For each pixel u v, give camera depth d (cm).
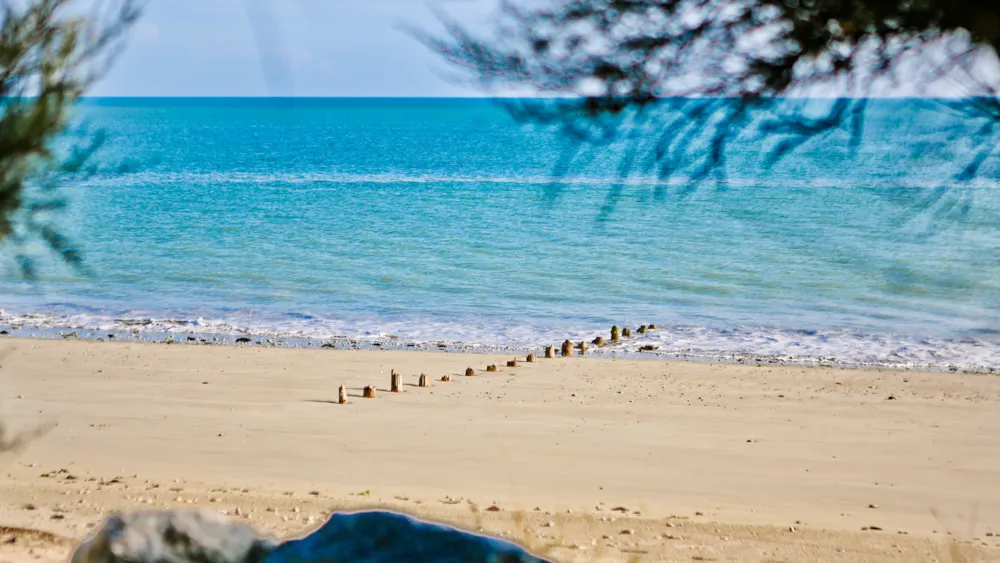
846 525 1628
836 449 2162
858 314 4088
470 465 1992
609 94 436
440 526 693
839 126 435
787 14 419
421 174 11644
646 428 2319
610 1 425
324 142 17625
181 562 694
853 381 2909
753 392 2739
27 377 2859
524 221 7388
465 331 3872
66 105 623
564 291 4781
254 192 9681
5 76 611
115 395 2631
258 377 2888
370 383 2828
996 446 2194
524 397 2645
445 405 2541
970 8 383
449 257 5853
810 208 6944
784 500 1789
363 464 1989
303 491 1764
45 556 1208
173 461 1984
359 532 699
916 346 3500
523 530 1503
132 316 4109
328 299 4575
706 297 4591
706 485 1877
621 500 1761
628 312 4281
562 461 2031
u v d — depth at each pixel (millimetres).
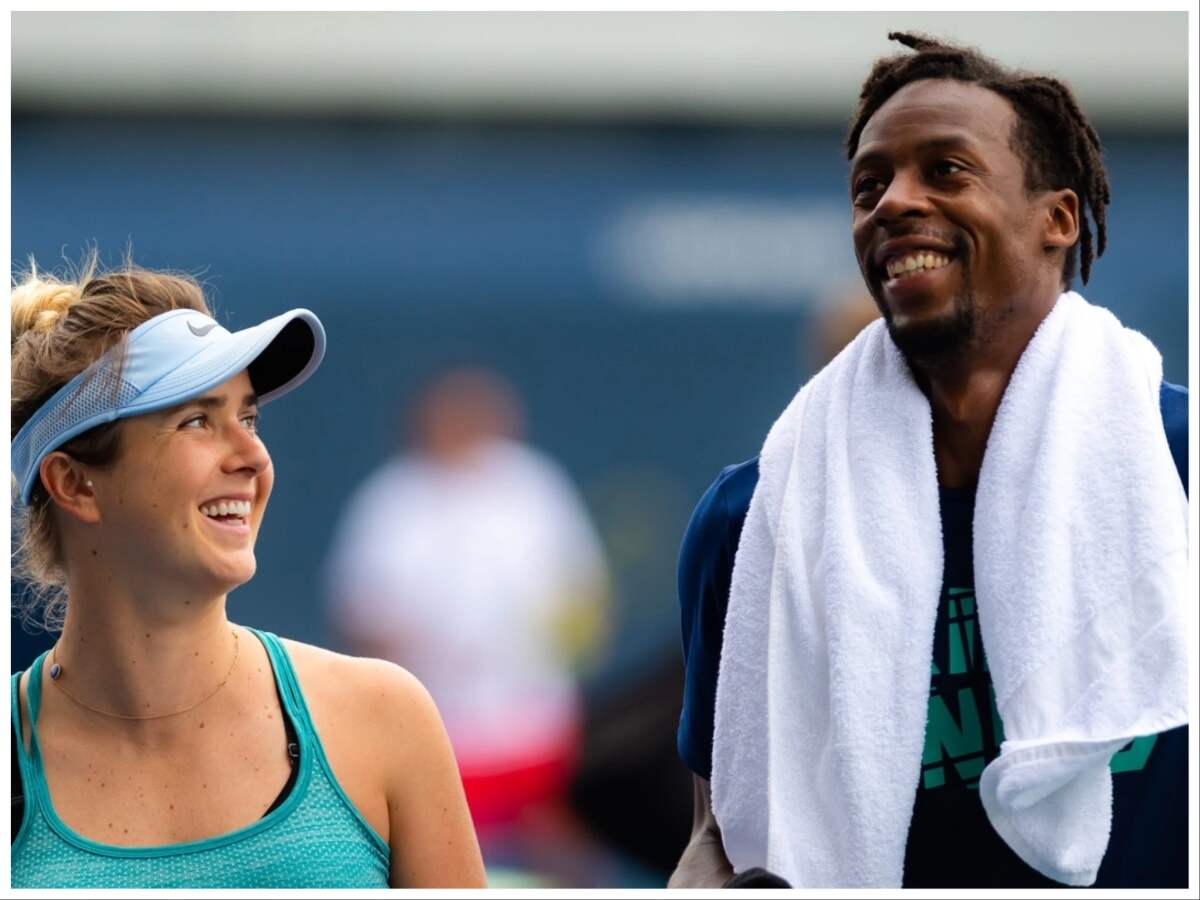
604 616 30875
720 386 35219
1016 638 10062
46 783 10445
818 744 10555
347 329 34719
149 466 10289
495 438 30406
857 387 11008
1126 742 9906
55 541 10695
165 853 10258
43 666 10789
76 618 10586
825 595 10508
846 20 35781
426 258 34969
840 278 35344
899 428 10742
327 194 35094
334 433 34438
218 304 34469
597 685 27734
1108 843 10180
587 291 35188
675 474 35125
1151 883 10180
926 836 10344
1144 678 9969
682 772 15625
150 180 34719
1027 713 9953
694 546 11602
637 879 15789
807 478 10945
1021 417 10477
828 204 35594
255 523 10648
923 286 10398
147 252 34438
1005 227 10422
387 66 35438
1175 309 34875
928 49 10844
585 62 35656
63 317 10555
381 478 30328
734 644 10969
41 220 34250
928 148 10430
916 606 10320
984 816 10258
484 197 35406
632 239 35344
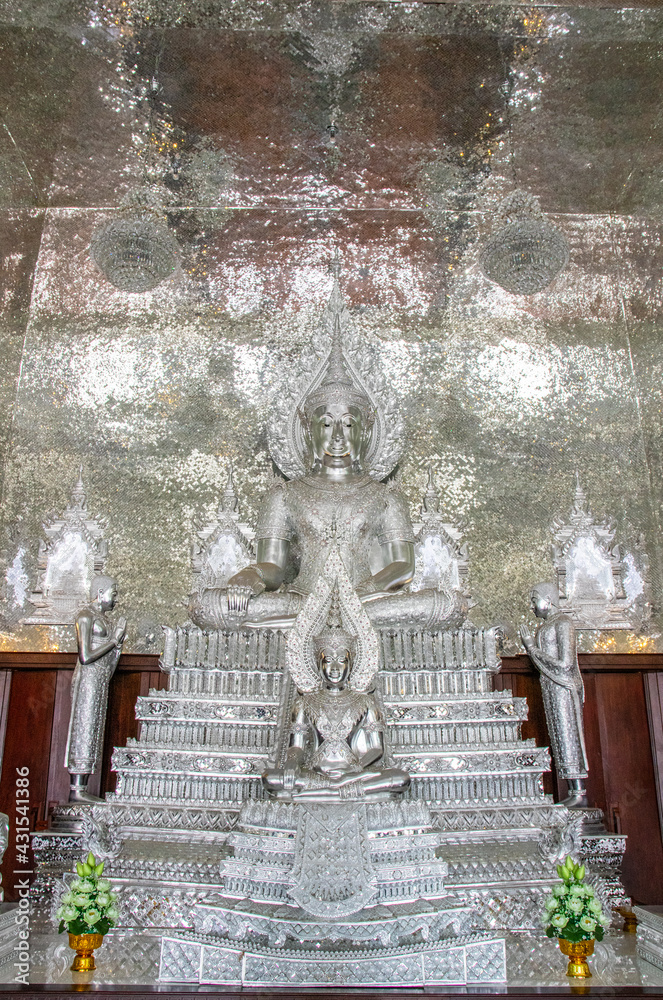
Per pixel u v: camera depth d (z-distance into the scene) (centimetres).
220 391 703
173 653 497
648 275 697
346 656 423
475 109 649
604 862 445
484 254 658
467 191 718
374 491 582
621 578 653
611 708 602
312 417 608
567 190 705
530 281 648
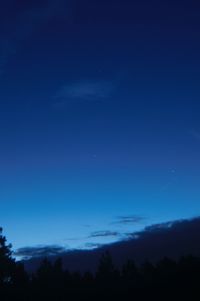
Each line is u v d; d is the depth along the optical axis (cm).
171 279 4656
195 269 4688
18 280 5069
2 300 4603
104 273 6944
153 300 4228
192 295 3884
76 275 6738
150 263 6681
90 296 5366
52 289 5769
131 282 5494
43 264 6631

◇ ◇ ◇ ◇ ◇

What the exercise asks
The expected output is the lines from the one holding "153 300 4228" through the last line of the data, exactly as they appear, with nothing before or after.

Your solution
153 300 4228
192 295 3884
76 275 6738
150 263 6681
90 296 5366
52 289 5769
131 282 5494
43 264 6631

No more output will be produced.